Case ID: nj-eq_103/html/0412-01.html
Source: Caselaw Access Project
Author: {"author": "Per Curiam.", "license": "Public Domain", "url": "https://static.case.law/"}
Date Created: 2024-08-24T03:29:51.129683

Esther Teitleman et vir, et al., respondents, v. Porter Smith Company, Incorporated, et al., appellants.
    [Decided October 15th, 1928.]
    ' Where vendors executed a contract for the sale of real estate which was not acknowledged by all of them, but later they executed deeds acknowledged by all parties, and were at all times ready, able and willing to comply with the contract and transfer title to the property, held, that the answer of the defendants to the vendors’ bill for specific performance of contract, alleging that two of the vendors failed to acknowledge the contract, and that the contract therefore lacked mutuality of remedy and was unenforceable, did not state a defense.
    On appeal from a decree of the court of chancery advised by Vice-Chancellor Ingersoll, who filed the following opinion r
    “A bill was filed for the specific performance of a contract made between the parties, wherein the complainant agreed to convey and the defendants to purchase a tract of land described in the bill. The title to the premises was in Esther Teitleman, wife of Solomon Teitleman, and Israel S. Teitleman.
    “The agreement was signed by all the parties, but no acknowledgment was made by Esther Teitleman or by Mary Teitleman, wife of Israel S. Teitleman.

- _Dataset_:
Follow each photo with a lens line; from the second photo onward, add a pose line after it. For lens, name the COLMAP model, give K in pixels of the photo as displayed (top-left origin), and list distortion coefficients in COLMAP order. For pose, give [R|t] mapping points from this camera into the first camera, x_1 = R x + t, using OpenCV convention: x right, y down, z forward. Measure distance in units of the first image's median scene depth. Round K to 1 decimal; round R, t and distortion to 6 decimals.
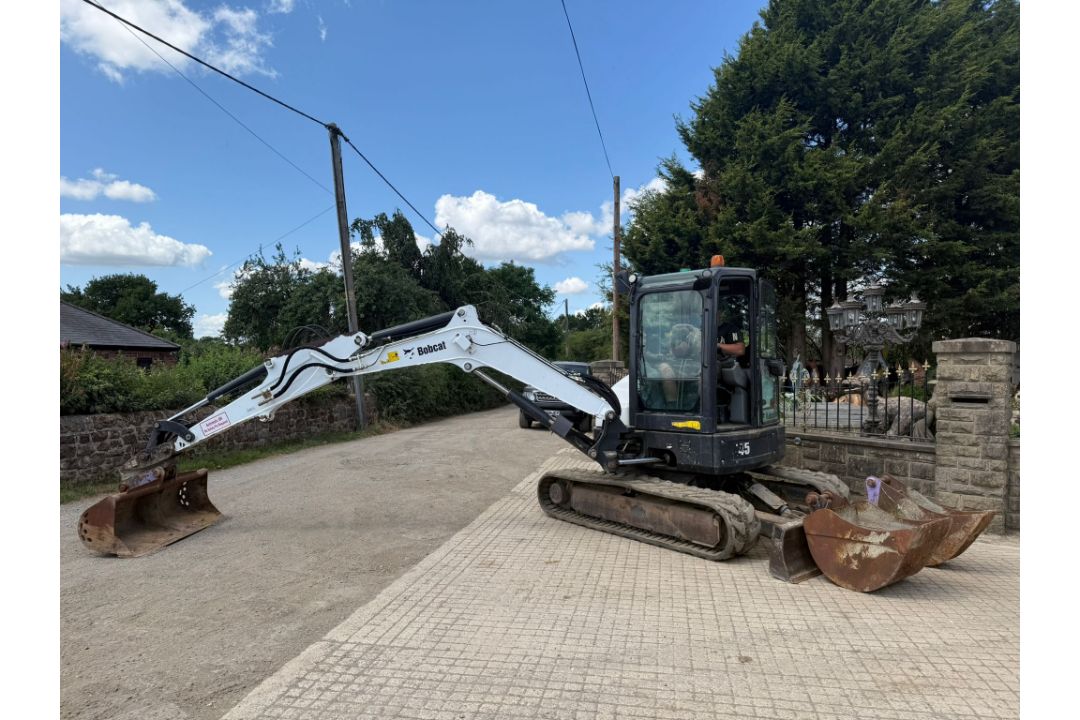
lens RADIAL K [[675.0, 0, 539.8], [0, 675.0, 359.1], [0, 0, 1]] dist [0.059483, -0.072841]
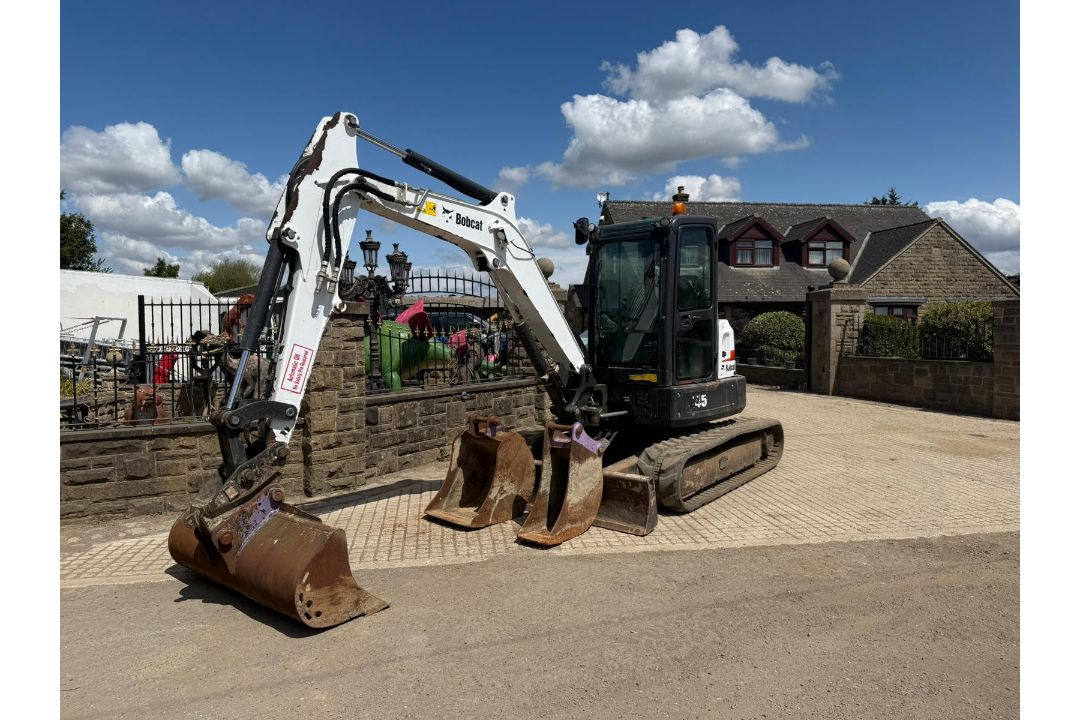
lens RADIAL K [[675.0, 0, 540.9], [0, 675.0, 356.7], [0, 0, 1]] dist [0.059483, -0.072841]
pose [[-0.322560, -0.043086, 0.945568, -0.520706], [0.000914, 0.998949, 0.045830, 0.016978], [-0.946549, 0.015647, -0.322181, 1.087060]]
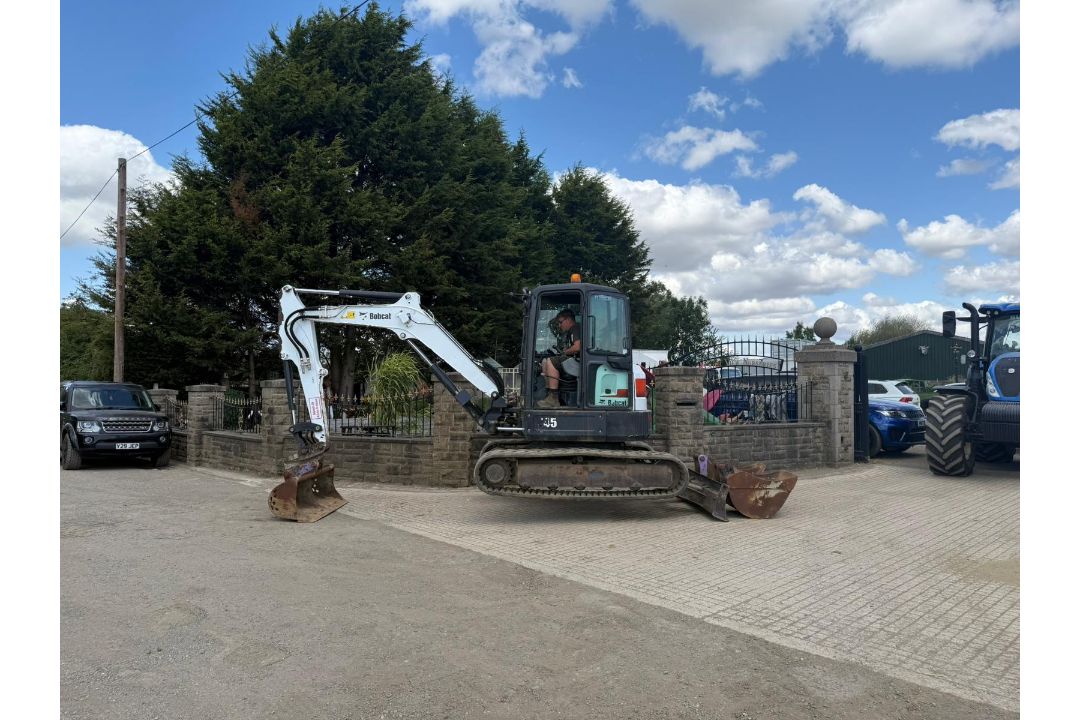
lens RADIAL K [[675.0, 0, 545.2], [0, 675.0, 356.0], [0, 0, 1]] dist [0.059483, -0.072841]
pose [[0.594133, 0.028749, 0.803853, -0.639530], [-0.002081, 0.999413, -0.034204, 0.000998], [-0.804364, 0.018649, 0.593844, 0.228718]]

- _Problem 1_: In the Teitleman case text, begin at the words "Case ID: nj-eq_103/html/0412-01.html" and stop after "state a defense.", then rewrite that span with "vendors" changed to "sellers".
- _Problem 2_:
Answer these from the Teitleman case text:
(a) On what date was the case decided?
(b) Which vice-chancellor advised the court of chancery on the decree under appeal?
(c) Besides Esther Teitleman, who held title to the premises?

- _Written solution 1_:
Case ID: nj-eq_103/html/0412-01.html
Source: Caselaw Access Project
Author: {"author": "Per Curiam.", "license": "Public Domain", "url": "https://static.case.law/"}
Date Created: 2024-08-24T03:29:51.129683

Esther Teitleman et vir, et al., respondents, v. Porter Smith Company, Incorporated, et al., appellants.
    [Decided October 15th, 1928.]
    ' Where sellers executed a contract for the sale of real estate which was not acknowledged by all of them, but later they executed deeds acknowledged by all parties, and were at all times ready, able and willing to comply with the contract and transfer title to the property, held, that the answer of the defendants to the sellers’ bill for specific performance of contract, alleging that two of the sellers failed to acknowledge the contract, and that the contract therefore lacked mutuality of remedy and was unenforceable, did not state a defense.

- _Written solution 2_:
(a) October 15th, 1928.
(b) Vice-Chancellor Ingersoll.
(c) Israel S. Teitleman.